Bosnia says it will tighten controls over illegal logging ahead of the Christmas holiday, when the hunt for free yule logs and Christmas trees poses a threat to the country’s woodlands.
Bosnian authorities are increasing controls over illegal logging ahead of a holiday when many people traditionally cut down Christmas trees in the nearest area, whether or not the law allows them to do so.
“The fines are from 500 up to 1,500 euros and we will control it more in this period, and the result will be presented in January 2018,” Risto Maric, director of Sume Srpske, which manages forests in Republika Srpsa.
“It is hard to keep track all of those who will cut down trees for the holidays when it comes to individuals,” Maric admitted.
Ahead of the Christmas holiday, many people in Bosnia still simply go out to the nearest woods and cut down a tree for their home.
Since 53 per cent of the total area of Bosnia is under forest, Bosnians who want to ignore regulations and get a free tree can easily find a place to get one.
“Most of us are not aware of the damage that this behaviour causes, and I can only hope that state will find a way to resolve this; we also need to take care of it, no matter what the law says,” Radoje Borovic, an ecological activist.

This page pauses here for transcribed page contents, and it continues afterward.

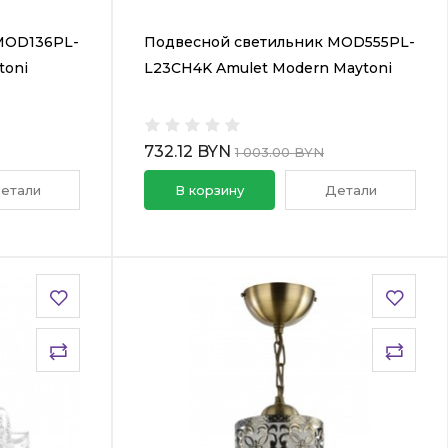
MOD136PL-
Подвесной светильник MOD555PL-
toni
L23CH4K Amulet Modern Maytoni
732.12 BYN
1 003.00 BYN
етали
В корзину
Детали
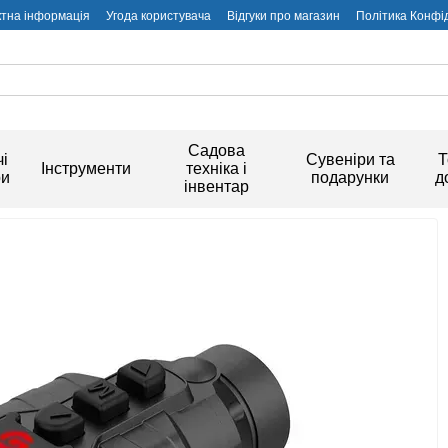
ктна інформація
Угода користувача
Відгуки про магазин
Політика Конфі
Садова
і
Сувеніри та
Т
Інструменти
техніка і
ри
подарунки
д
інвентар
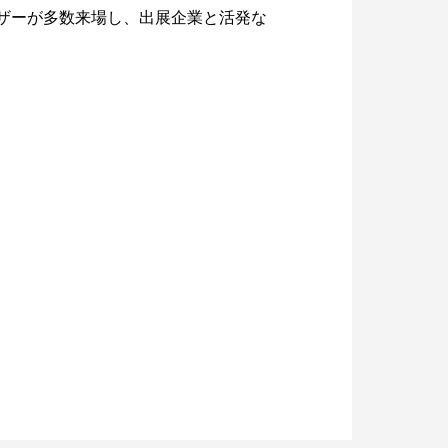
ザーが多数来場し、出展企業と活発な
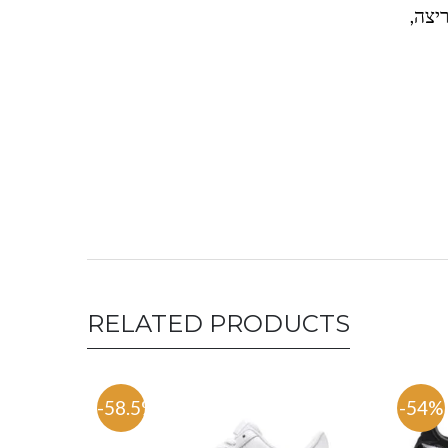
יצה,
RELATED PRODUCTS
-58.5%
-54%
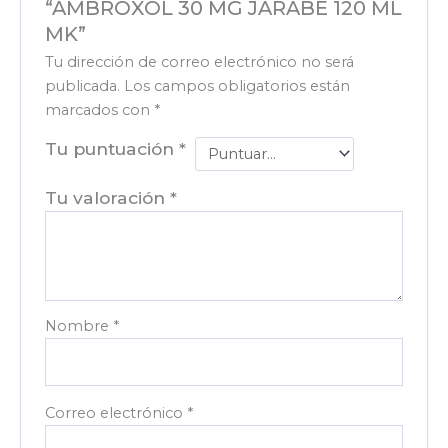
“AMBROXOL 30 MG JARABE 120 ML
MK”
Tu dirección de correo electrónico no será
publicada.
Los campos obligatorios están
marcados con
*
Tu puntuación
*
Tu valoración
*
Nombre
*
Correo electrónico
*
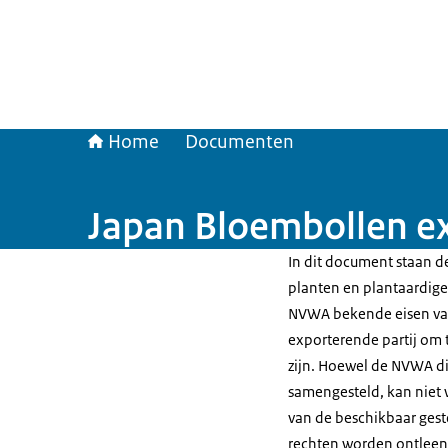
Home
Documenten
Japan Bloembollen e
In dit document staan de
planten en plantaardige 
NVWA bekende eisen van
exporterende partij om t
zijn. Hoewel de NVWA di
samengesteld, kan niet 
van de beschikbaar gest
rechten worden ontleen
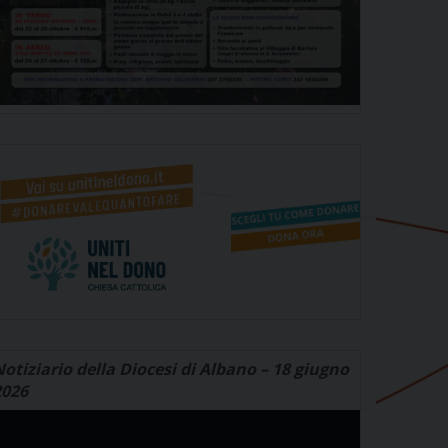
otiziario della Diocesi di Albano – 18 giugno
2026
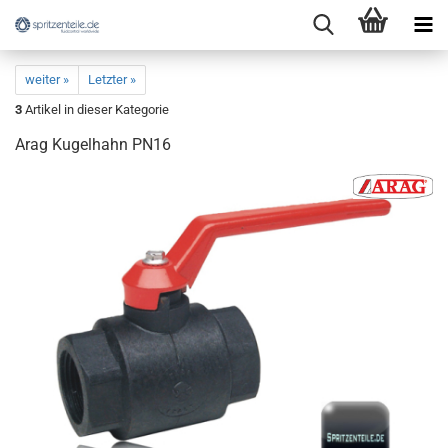
weiter »
Letzter »
3
Artikel in dieser Kategorie
Arag Kugelhahn PN16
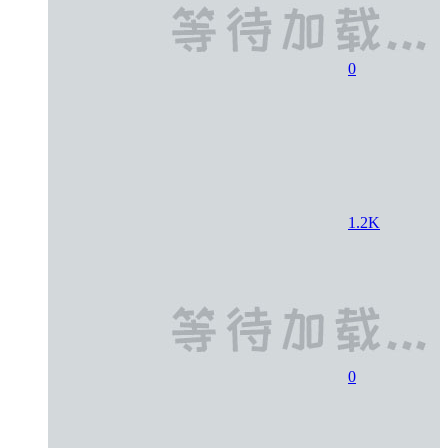
0
1.2K
0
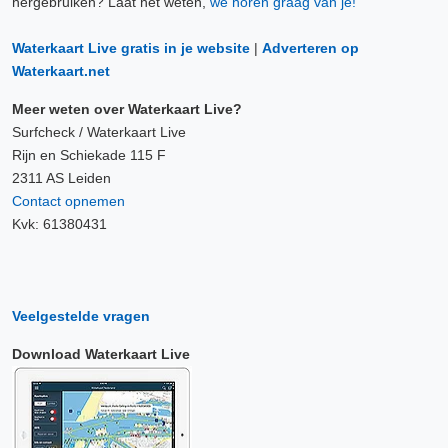
hergebruiken? Laat het weten,
we horen graag van je!
Waterkaart Live gratis in je website
|
Adverteren op
Waterkaart.net
Meer weten over Waterkaart Live?
Surfcheck / Waterkaart Live
Rijn en Schiekade 115 F
2311 AS Leiden
Contact opnemen
Kvk: 61380431
Veelgestelde vragen
Download Waterkaart Live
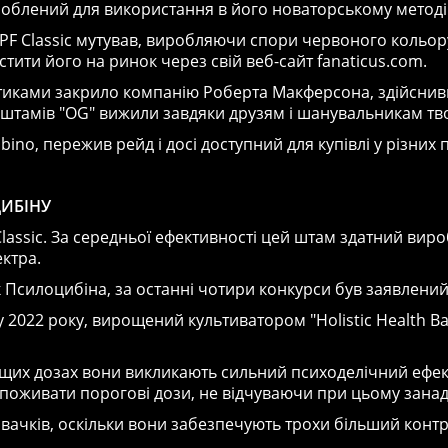
озроблений для використання в його новаторському метод
F Classic мутував, виробляючи спори червоного кольору
стити його на ринок через свій веб-сайт fanaticus.com.
тиками закрило компанію Роберта Макферсона, здійснивш
то штамів "OG" вижили завдяки друзям і шанувальникам т
lbino, пережив рейд і досі доступний для купівлі у різних
ЦИБІНУ
Classic. За середньої ефективності цей штам здатний виро
ектра.
Псилоцибіна, за останні чотири конкурси був заявлений 
 2022 року, вирощений культиватором "Holistic Health Ba
ищих дозах вони викликають сильний психоделічний ефект
 споживати порогові дози, не відчуваючи при цьому зана
овачків, оскільки вони забезпечують трохи більший контр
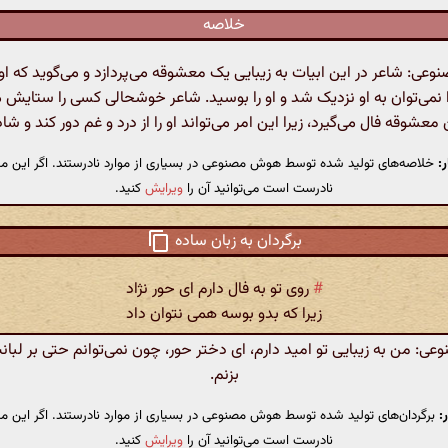
خلاصه
ی: شاعر در این ابیات به زیبایی یک معشوقه می‌پردازد و می‌گوید که او ر
را نمی‌توان به او نزدیک شد و او را بوسید. شاعر خوشحالی کسی را ستایش می
معشوقه فال می‌گیرد، زیرا این امر می‌تواند او را از درد و غم دور کند و شا
:
خلاصه‌های تولید شده توسط هوش مصنوعی در بسیاری از موارد نادرستند. اگر این مت
نادرست است می‌توانید آن را
ویرایش
کنید.
برگردان به زبان ساده
#
روی تو به فال دارم ای حور نژاد
زیرا که بدو بوسه همی نتوان داد
: من به زیبایی تو امید دارم، ای دختر حور، چون نمی‌توانم حتی بر لبان
بزنم.
:
برگردان‌های تولید شده توسط هوش مصنوعی در بسیاری از موارد نادرستند. اگر این مت
نادرست است می‌توانید آن را
ویرایش
کنید.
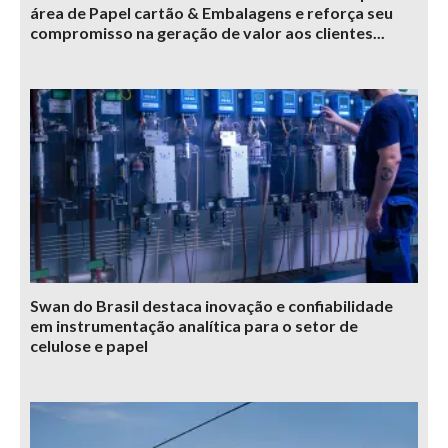
área de Papel cartão & Embalagens e reforça seu
compromisso na geração de valor aos clientes...
Swan do Brasil destaca inovação e confiabilidade
em instrumentação analítica para o setor de
celulose e papel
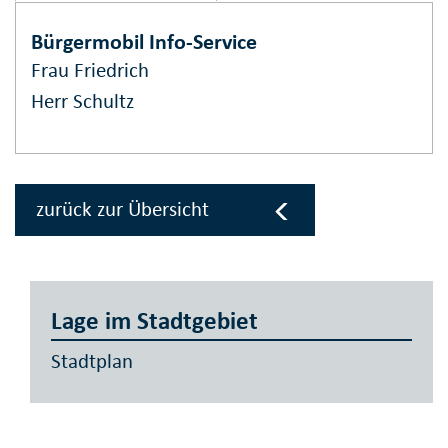
Bürgermobil Info-Service
Frau Friedrich
Herr Schultz
zurück zur Übersicht
Lage im Stadtgebiet
Stadtplan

In the 1990s, Christmas tree sellers usually followed a similar pattern; they cut down trees in nearby woods and then put them on sale without control or penalties. However this issue has now largely been resolved.
“Most of those who sell trees now have the required permits, but the problem is to track all of those who do this [cut down trees] for non-profit proposes; that situation is hard to control,” Dusanka Makivic, a spokesperson for the inspectorate of Republika Srpska.
In Bosnia’s Federation entity, there is no law on entity level when it comes to forests, which means that each of the ten cantons has its own regulations.